CEE Stock Market Report for March 9 – March 20

By: The Quinnipiac University Economics Research Team, Jack French

Source: Own calculations based on data collected from each index.

As bad as the end of February and beginning of March was, the last two weeks have been significantly worse. All of the central European indices are down more than seven percent with some down nearly twenty percent in the last two weeks. The US S&P and UK FTSE are down sixteen and fourteen percent respectively. The US has entered a bear market ending the longest bull market run in history. The dramatic drops for US equities include the worst week since 2008 and the worst single day since black Monday in 1987.


In addition to sharing the generally sharp downward trend, most of the indices had similar bumps and dips as news broke about the contracting of the global economy and the world’s central banks announced stimulus plans to counteract it. In a case where markets are driven largely by external events this correlation is expected. This is a very rare situation, and the estimates that the markets would spring back by May in a v-shaped recovery are becoming increasingly questioned as economies around the world struggle to understand the depths and length of the crisis.

Source: Own calculations based on data collected from each index. The first graph shows the previous week’s performance. The remaining graphs show the three-month performance of each of the indices.


All of the indices are now showing considerable year to date losses. In the last three months the US S&P is down about 28% and the UK FTSE is down roughly 31%. In comparison, the Slovakian SAX has only fallen six percent. The Czech PX has dropped 34%, the Hungarian BUX lost 33%, the WIG 20 is down 30% and the Romanian BET is down 25%. There has now been a month of considerably heightened volatility and severe downtrends across the CEE indices as well as in the US and UK. Even some traditionally safe assets like gold have seen some sell offs as investors have needed to liquidate holdings. US treasuries have seen yields driven to record lows as a result of increased demand for what is still seen as a very safe asset.


An increasing number of firms are closing down at least some of their operations. As a result there is increasing need for government aid to companies that are losing significant revenue. The short and long term costs of this outbreak are enormous, but the economies will eventually recover.

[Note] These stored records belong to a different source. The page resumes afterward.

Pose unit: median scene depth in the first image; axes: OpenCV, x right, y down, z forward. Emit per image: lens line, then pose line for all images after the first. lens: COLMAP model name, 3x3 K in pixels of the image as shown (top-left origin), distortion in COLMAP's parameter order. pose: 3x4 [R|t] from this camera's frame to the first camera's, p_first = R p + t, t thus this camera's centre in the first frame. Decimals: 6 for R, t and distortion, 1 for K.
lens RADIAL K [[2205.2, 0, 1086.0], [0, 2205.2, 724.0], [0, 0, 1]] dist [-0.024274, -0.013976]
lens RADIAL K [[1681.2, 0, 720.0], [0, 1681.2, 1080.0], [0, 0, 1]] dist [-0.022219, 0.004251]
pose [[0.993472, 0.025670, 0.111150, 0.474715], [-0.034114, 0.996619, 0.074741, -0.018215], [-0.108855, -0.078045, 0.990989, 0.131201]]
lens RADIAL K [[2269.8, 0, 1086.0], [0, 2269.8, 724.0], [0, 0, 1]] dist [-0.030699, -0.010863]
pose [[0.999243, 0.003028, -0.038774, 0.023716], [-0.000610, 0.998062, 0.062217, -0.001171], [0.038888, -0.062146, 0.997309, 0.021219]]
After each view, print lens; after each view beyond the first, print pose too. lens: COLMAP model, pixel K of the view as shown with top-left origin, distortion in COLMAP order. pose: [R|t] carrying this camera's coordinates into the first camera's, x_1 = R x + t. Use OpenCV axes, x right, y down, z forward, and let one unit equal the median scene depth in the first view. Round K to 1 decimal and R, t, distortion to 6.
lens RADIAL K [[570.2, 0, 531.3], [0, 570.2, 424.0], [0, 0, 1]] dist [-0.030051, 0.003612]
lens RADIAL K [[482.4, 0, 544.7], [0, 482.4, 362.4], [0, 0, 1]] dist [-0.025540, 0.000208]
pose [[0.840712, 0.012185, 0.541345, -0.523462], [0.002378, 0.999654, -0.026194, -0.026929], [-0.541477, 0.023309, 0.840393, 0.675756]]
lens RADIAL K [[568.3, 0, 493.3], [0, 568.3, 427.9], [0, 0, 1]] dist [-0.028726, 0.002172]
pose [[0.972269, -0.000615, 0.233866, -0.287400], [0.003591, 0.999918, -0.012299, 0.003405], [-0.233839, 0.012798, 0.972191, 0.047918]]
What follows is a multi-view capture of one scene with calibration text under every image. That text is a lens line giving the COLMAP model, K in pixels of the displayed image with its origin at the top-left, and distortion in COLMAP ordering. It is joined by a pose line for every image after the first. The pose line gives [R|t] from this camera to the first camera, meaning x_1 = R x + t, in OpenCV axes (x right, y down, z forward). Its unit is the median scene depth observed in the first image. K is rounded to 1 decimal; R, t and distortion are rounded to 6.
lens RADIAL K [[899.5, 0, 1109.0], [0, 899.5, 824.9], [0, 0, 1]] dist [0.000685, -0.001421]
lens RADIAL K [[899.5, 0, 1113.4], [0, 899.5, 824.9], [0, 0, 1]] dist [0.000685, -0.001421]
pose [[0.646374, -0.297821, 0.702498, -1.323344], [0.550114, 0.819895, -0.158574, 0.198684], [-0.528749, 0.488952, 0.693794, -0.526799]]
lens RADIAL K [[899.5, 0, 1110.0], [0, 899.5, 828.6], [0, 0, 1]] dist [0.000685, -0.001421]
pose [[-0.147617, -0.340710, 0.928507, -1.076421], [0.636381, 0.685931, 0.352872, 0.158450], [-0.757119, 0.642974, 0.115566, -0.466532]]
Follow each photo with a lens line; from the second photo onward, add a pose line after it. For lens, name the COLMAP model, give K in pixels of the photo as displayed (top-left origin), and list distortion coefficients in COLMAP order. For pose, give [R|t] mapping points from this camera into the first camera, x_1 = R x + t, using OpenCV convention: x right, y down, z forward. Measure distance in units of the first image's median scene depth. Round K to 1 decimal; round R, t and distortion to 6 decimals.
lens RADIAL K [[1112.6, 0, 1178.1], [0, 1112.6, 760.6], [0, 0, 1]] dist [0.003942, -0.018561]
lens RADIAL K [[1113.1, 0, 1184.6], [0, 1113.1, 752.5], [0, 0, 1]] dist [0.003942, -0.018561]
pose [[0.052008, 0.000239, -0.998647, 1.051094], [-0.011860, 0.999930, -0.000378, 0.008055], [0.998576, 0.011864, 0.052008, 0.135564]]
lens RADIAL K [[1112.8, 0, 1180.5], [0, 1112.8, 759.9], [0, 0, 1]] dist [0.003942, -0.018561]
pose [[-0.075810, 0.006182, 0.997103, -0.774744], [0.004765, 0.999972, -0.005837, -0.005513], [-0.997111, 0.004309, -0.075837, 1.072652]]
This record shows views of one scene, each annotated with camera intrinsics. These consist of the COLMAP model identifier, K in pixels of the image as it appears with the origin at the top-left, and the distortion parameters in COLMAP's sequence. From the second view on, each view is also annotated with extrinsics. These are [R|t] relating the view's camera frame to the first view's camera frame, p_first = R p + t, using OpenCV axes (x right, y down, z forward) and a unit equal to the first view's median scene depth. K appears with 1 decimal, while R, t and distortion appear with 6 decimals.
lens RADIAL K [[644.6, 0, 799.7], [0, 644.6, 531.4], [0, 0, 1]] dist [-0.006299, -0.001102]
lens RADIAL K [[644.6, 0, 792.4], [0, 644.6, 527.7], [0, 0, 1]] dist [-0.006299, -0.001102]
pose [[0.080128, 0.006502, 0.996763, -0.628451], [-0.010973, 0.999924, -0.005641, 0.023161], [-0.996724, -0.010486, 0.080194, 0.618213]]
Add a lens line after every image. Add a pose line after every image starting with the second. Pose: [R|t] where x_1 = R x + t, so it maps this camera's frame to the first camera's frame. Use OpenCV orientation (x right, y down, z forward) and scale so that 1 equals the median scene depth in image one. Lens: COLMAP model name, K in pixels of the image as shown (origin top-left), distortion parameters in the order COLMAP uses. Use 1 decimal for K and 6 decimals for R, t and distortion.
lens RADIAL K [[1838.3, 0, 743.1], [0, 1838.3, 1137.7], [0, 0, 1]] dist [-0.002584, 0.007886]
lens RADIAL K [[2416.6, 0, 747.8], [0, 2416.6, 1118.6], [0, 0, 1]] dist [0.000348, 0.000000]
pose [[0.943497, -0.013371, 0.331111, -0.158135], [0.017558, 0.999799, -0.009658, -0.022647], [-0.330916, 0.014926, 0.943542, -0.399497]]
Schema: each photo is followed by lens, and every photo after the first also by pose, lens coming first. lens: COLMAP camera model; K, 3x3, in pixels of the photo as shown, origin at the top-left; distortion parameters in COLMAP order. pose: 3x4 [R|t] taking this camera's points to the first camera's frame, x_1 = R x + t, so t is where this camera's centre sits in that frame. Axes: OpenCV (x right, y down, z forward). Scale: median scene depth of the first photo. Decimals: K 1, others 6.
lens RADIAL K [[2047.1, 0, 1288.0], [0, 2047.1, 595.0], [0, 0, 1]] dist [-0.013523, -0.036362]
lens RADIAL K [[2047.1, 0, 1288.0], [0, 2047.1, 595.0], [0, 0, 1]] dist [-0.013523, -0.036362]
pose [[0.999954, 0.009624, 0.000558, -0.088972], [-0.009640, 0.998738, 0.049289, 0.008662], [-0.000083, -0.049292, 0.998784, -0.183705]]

Interest rates are being cut to near zero percent or lower but investors are still concerned that this won’t be enough to counteract a recession in this case and that direct cash payments to citizens doesn’t offer enough assistance to those losing their jobs. A very long term outlook would view this as a buying opportunity where investors could purchase shares of very solid firms at discount prices. However, anyone buying now has to be willing to lose money in the short term and it’s still unclear what the duration of the short term is.